The election of Donald Trump to the presidency has already had a major impact on United States trade policy, as President Obama announced over the weekend that the Trans Pacific Partnership (TPP) trade deal — which was slated to be his signature second-term accomplishment — is all but dead, politically.
President-elect Trump made criticism of trade deals a central plank of his campaign, and he repeatedly singled out the nations of China and Mexico as unfair trade partners while on the trail. In a controversial interview with the New York Times editorial board, Trump suggested that he would impose high tariffs on China, throwing out a rate of 45 percent as a hypothetical starting point for negotiations on a new trade deal. Many news media outlets reporting on the interview claimed that Trump supported a firm 45 percent tariff on Chinese goods, a claim that Trump immediately denied on the campaign trail.

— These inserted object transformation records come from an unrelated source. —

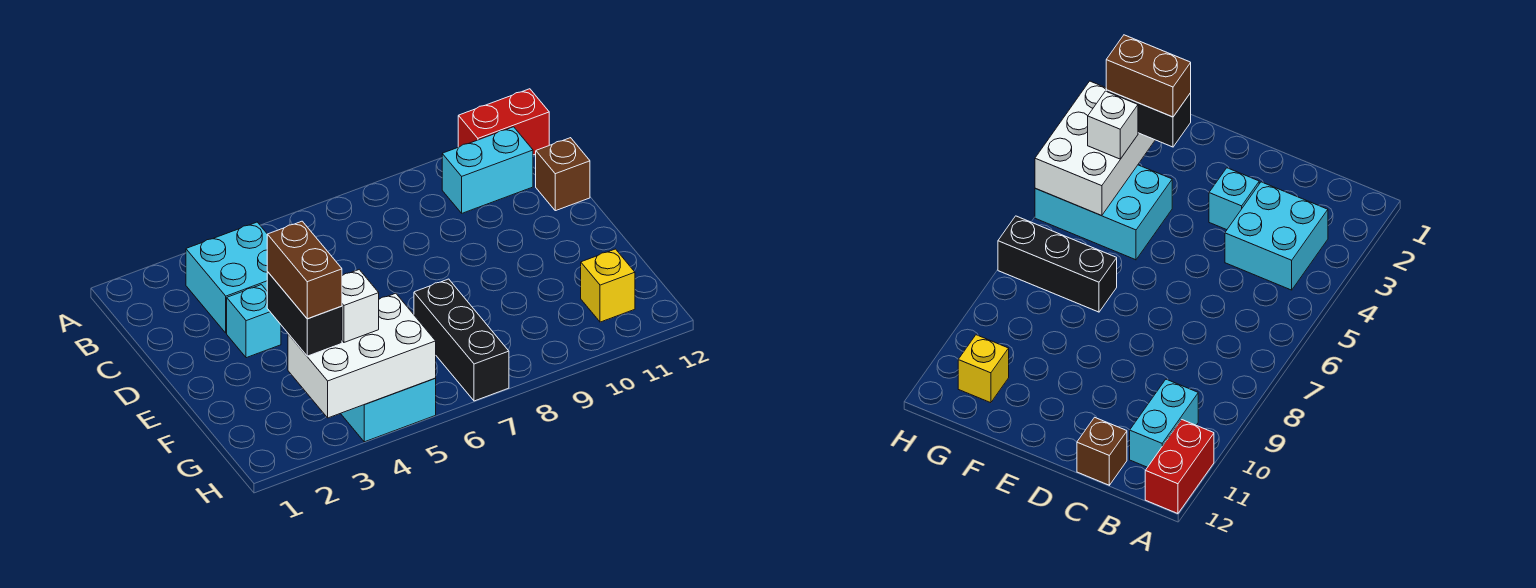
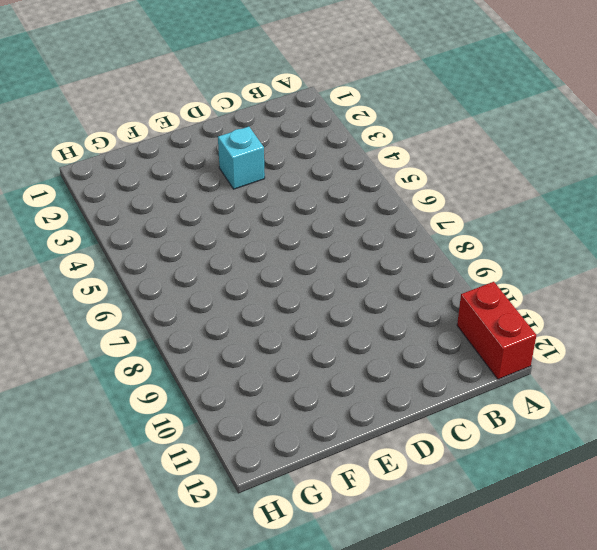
none -> cyan 2x2 brick [186,222,268,333]
none -> cyan 1x2 brick [442,127,533,213]
none -> brown 1x1 brick [536,138,590,211]

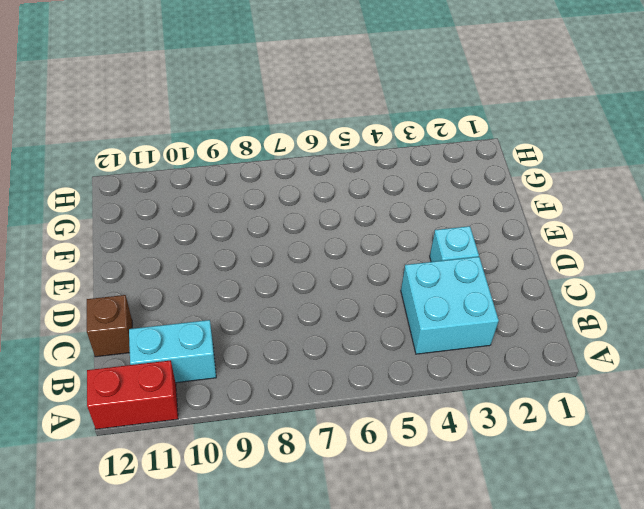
none -> cyan 2x3 brick [341,378,436,442]
none -> black 1x3 brick [414,279,509,401]
none -> yellow 1x1 brick [581,249,635,322]

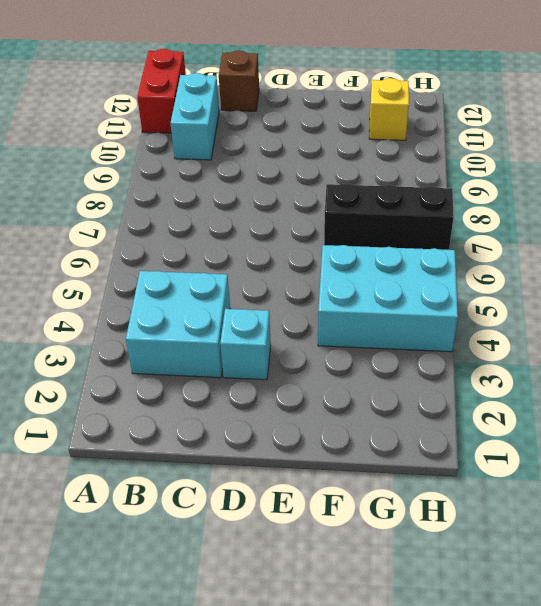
none -> white 2x3 brick [288,293,436,418]
none -> black 1x2 brick [267,272,342,356]
none -> white 1x1 brick [342,270,379,342]

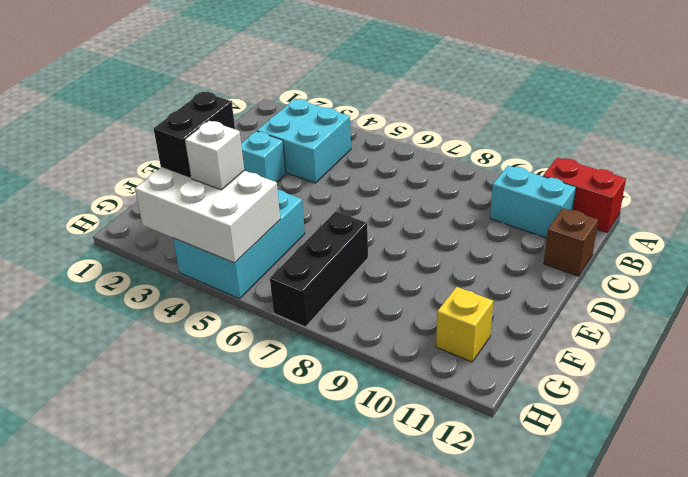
none -> brown 1x2 brick [267,221,342,319]

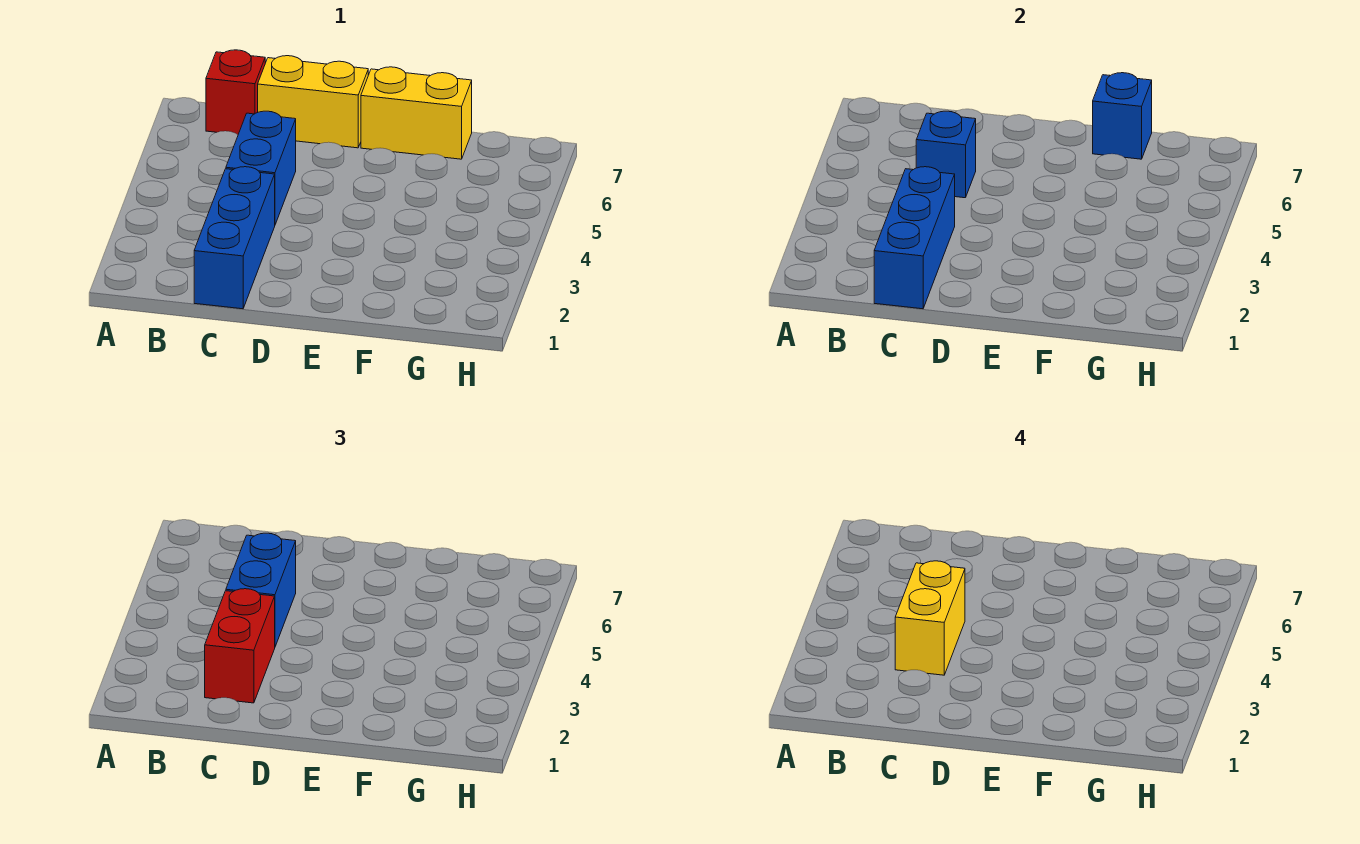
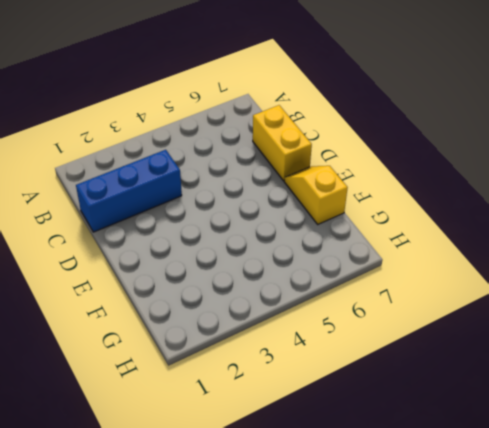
yellow 1x2 slope [284,166,348,224] -> yellow 1x2 brick [361,67,472,159]
none -> red 1x1 brick [206,50,265,135]
none -> blue 1x2 brick [226,111,296,224]

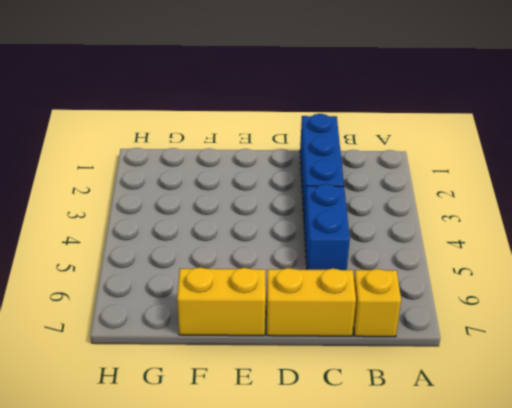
yellow 1x1 brick [353,269,401,337] -> red 1x1 brick [206,50,265,135]
none -> blue 1x3 brick [874,167,955,309]
none -> blue 1x1 brick [916,111,976,198]

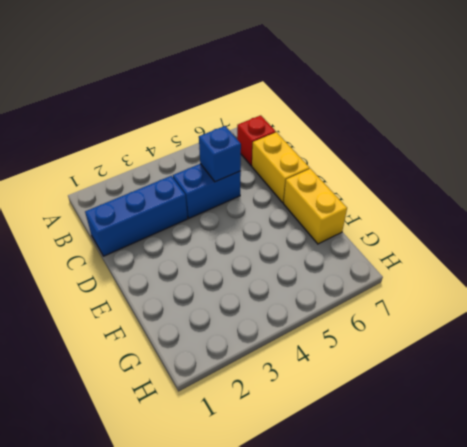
none -> blue 1x3 brick [874,167,955,309]
none -> blue 1x1 brick [1093,73,1152,159]

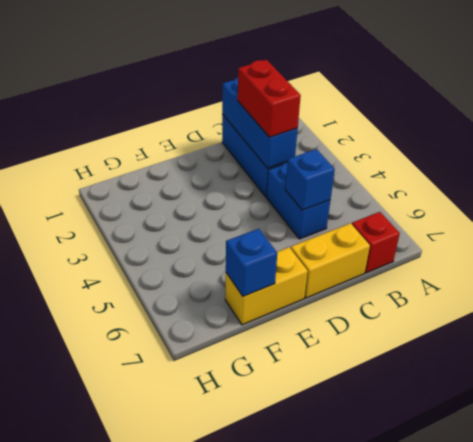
none -> blue 1x2 brick [226,533,296,646]
none -> yellow 1x2 brick [895,561,965,675]

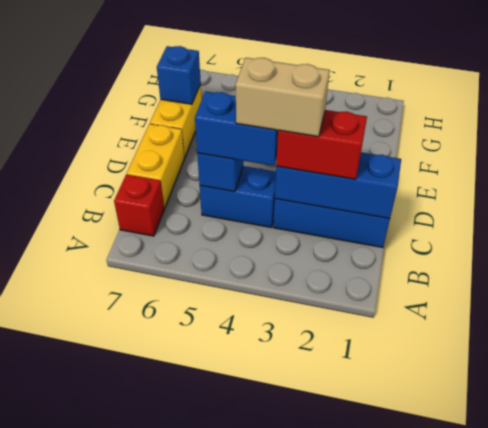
tan 1x2 brick [236,58,330,137] -> yellow 1x2 brick [895,561,965,675]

The Chinese government has not waited for Trump's inauguration to begin its public relations battle with the incoming Trump administration. According to CNBC, a Chinese state-run newspaper has published threats of retaliation if a Trump administration attempts to impose any punitive measures such as tariffs:
A batch of Boeing orders will be replaced by Airbus. U.S. auto and iPhone sales in China will suffer a setback, and U.S. soybean and maize imports will be halted. China can also limit the number of Chinese students studying in the U.S.
Boeing's corporate headquarters are in Chicago, Illinois, and they employ thousands of Americans at manufacturing and service facilities across the United States. Airbus is headquartered in France and has manufacturing facilities in France, Germany, Spain, and the United Kingdom. China is a major importer of food products from the United States; however, in recent years, China has gained ground as an exporter of certain food products as well.
U.S. trade policy with respect to China has been a contentious political issue for decades, since the Chinese were granted "most favored nation" status in 1979. China's record on human rights abuses have made this status a contentious one politically, especially since the Chinese crackdown on pro-democracy demonstrations in Tiananmen Square in 1989 angered the American public. The American business community has successfully lobbied the United States government to keep trade negotiations with China separate from human rights negotiations, because China is a major importer of U.S. goods. Former President Bill Clinton acceded to these lobbying efforts when he reversed a campaign pledge in 1994 and again granted China most favored nation status. The term "most favored nation" status was revised to "permanent normal trade relations" in 1998, and this status was granted to China in 2001.
In recent years, the focus of controversy regarding United States trade with China has moved from China's alleged human rights abuses to China's alleged unfair trade practices, including currency manipulation and flaunting of international intellectual property law. Trump made these practices a central focus of his campaign, leading to speculation that he might start a trade war with China after his inauguration.